What the exercise asks → Please extend the newsgroup post about the squaring-based pseudo-random number generator, starting after its final sentence.

In article <4593t4$2nm0@b.stat.purdue.edu> hrubin@b.stat.purdue.edu (Herman Rubi
n) writes:

  > If this is the paper I think it is, the generator is far too slow
  > to be of much use, unless one needs fantastically good
  > pseudo-random numbers, and can afford the cost.  Now this might
  > not be the paper I am thinking of, but the one I have in mind uses
  > two large primes congruent to 3 mod 4, and at each stage squares
  > the seed modulo the product, and outputs the least significant
  > bit.  This is a lot of work for ONE bit.

    Same algorithm different implementation. ;-)  First of all, the
current situation is that log2 N bits not one bit are provably secure
per iteration.  But the generator I use is not intended to be
cryptographically secure, just sufficiently random to pass all tests
which do not involve factoring the modulus.

Dataset excerpts →
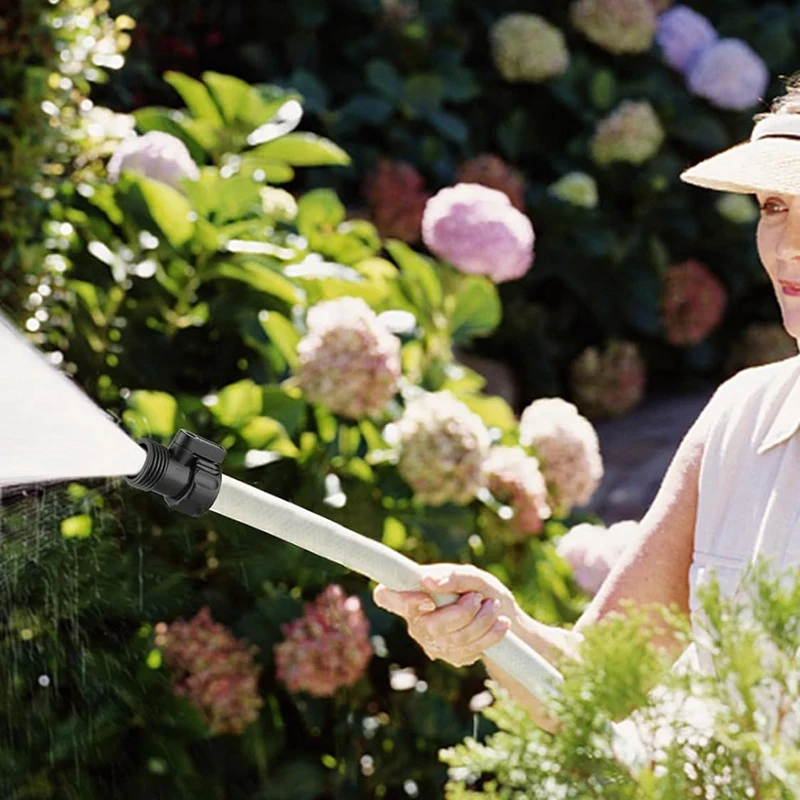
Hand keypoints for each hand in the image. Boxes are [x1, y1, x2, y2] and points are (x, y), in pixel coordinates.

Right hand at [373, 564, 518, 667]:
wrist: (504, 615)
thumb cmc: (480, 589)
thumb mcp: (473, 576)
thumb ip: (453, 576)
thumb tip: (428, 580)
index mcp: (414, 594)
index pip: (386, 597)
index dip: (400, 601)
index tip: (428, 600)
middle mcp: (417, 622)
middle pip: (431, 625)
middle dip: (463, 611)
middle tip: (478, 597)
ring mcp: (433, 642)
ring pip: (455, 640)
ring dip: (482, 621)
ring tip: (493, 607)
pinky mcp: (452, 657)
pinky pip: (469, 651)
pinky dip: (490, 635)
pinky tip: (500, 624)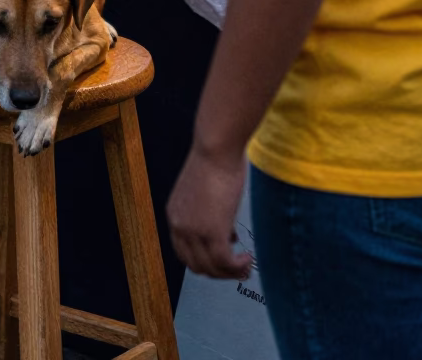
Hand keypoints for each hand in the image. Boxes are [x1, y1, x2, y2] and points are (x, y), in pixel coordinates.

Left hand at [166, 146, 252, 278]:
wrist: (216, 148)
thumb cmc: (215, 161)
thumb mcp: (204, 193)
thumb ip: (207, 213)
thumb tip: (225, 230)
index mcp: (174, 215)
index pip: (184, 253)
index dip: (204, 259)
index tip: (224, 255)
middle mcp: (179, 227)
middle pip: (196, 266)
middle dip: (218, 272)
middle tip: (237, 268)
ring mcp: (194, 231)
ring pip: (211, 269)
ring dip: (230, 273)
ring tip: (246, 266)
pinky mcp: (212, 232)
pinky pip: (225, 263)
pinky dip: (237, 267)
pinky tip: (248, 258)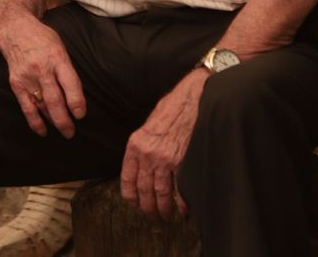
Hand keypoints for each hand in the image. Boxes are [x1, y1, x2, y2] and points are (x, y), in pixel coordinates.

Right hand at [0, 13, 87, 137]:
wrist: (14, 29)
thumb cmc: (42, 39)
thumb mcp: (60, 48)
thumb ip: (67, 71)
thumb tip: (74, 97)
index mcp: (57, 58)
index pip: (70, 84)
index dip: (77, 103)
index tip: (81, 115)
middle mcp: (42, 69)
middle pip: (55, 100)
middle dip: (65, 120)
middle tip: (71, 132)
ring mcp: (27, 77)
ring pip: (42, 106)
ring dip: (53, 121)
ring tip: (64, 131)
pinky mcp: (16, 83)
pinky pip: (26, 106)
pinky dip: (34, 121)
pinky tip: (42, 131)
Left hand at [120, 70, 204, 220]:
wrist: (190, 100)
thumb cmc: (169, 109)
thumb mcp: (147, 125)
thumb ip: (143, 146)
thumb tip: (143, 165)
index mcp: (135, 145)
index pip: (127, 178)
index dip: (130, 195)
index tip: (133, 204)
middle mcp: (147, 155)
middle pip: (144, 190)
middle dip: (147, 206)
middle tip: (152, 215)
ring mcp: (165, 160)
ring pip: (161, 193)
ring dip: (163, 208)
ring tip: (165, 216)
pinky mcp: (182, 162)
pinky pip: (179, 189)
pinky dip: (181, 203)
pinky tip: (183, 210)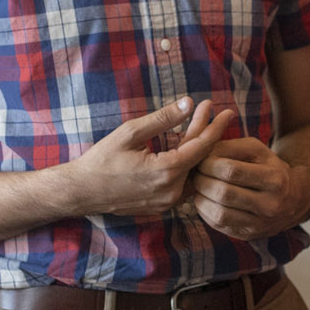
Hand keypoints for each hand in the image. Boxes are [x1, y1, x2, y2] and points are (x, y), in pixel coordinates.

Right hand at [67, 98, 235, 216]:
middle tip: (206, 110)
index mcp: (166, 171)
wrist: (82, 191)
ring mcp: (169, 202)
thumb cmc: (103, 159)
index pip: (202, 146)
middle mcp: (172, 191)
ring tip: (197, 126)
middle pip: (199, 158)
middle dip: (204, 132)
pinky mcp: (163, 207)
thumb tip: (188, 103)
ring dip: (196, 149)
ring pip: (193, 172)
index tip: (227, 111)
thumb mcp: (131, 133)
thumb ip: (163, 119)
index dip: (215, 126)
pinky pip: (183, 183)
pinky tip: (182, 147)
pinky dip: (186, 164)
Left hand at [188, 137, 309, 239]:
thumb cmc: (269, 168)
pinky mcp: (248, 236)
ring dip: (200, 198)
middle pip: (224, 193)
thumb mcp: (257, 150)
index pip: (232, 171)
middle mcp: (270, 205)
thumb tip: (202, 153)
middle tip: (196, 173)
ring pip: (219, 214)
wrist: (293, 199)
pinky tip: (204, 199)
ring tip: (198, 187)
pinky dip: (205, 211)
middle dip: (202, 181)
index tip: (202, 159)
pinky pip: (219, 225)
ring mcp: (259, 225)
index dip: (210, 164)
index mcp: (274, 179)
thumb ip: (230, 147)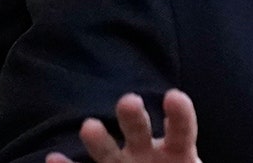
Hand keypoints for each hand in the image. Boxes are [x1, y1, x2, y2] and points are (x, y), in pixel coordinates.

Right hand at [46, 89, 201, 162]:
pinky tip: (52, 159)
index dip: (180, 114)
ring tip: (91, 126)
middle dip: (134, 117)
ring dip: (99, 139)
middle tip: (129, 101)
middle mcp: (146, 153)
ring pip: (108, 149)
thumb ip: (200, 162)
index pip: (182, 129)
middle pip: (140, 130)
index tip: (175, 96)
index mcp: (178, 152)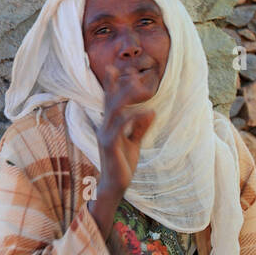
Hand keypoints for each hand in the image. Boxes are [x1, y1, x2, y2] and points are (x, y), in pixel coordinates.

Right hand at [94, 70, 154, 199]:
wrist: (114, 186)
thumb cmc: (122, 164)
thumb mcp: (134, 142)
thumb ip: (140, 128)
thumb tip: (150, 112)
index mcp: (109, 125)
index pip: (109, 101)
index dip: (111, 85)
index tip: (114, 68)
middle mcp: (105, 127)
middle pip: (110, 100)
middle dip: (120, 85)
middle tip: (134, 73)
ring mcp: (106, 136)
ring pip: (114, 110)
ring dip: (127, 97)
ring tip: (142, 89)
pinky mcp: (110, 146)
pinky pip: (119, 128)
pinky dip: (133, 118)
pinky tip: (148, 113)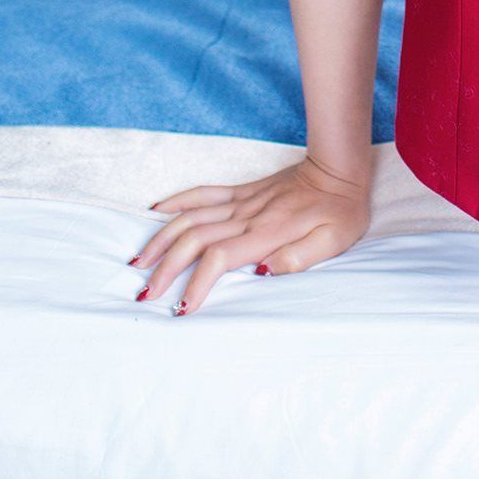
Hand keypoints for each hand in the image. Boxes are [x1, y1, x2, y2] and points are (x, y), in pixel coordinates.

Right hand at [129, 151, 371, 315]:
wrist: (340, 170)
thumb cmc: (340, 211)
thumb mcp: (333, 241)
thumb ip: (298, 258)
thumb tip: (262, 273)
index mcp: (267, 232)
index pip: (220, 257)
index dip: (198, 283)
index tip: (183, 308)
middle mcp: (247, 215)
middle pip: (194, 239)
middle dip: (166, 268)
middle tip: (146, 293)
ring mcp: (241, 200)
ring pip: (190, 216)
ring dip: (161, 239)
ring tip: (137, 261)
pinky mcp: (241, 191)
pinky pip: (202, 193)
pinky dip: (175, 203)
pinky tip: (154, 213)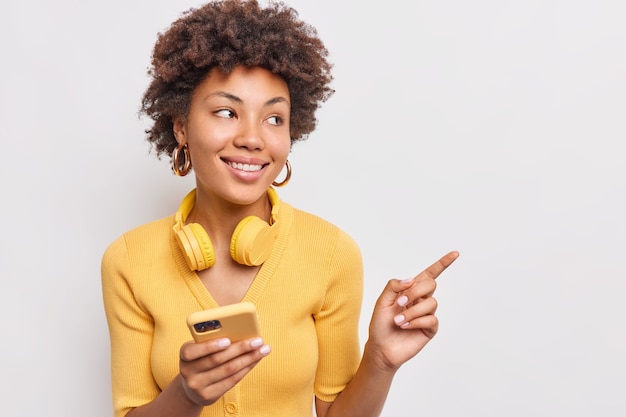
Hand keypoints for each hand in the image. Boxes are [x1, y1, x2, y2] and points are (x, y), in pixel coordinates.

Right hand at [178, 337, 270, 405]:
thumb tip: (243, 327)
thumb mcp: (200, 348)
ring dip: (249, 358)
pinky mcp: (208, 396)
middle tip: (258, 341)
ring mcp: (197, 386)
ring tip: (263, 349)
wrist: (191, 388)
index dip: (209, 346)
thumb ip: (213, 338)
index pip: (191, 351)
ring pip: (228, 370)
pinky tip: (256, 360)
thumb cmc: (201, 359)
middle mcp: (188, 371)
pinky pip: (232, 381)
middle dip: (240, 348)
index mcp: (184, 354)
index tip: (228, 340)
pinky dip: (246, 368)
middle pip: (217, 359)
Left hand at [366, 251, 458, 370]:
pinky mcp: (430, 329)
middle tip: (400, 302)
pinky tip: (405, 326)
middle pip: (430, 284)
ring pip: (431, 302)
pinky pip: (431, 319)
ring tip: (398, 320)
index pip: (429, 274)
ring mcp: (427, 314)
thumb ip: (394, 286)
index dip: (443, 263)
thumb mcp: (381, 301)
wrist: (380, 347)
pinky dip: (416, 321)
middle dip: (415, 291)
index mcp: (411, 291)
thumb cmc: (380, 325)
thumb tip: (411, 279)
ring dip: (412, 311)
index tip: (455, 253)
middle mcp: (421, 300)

Task response →
    The second bag of tricks and the one that makes it all practical
is to use the Chinese Remainder Theorem to allow you to do all of the
computations with machine arithmetic operations instead of
multiprecision.  The biggest hit is two mods per iteration that do
require divides but a 62-bit number mod a 32-bit integer is pretty
fast on most modern hardware.  (I have a version which uses
floating-point to do the mod, but writing those few instructions in
assembler is usually the best approach.  Ada 95 allows you to write it
in high level code without redundant checks, but most programming
languages don't.*) Oh, the rest of the mods are implementable as test
and subtracts, since they are of the form (x+y) mod m.

    If all this seems tremendously complex, the design part is.  But
the generator code is very simple, and not much slower than an LCG.
Get a copy and try it out.  The guarentee you get can twist your mind
into a pretzel, but don't let it worry you.  Basically it says that
you can't predict the previous output value from an arbitrarily long
sequence of values. I guess you could write out a sequence and reverse
it, but for most randomness tests, and most concerns about
pseudorandom sequences, the order is unimportant.  The correlation
between any two numbers adjacent or any distance apart up to 10% of
the modulus is zero.)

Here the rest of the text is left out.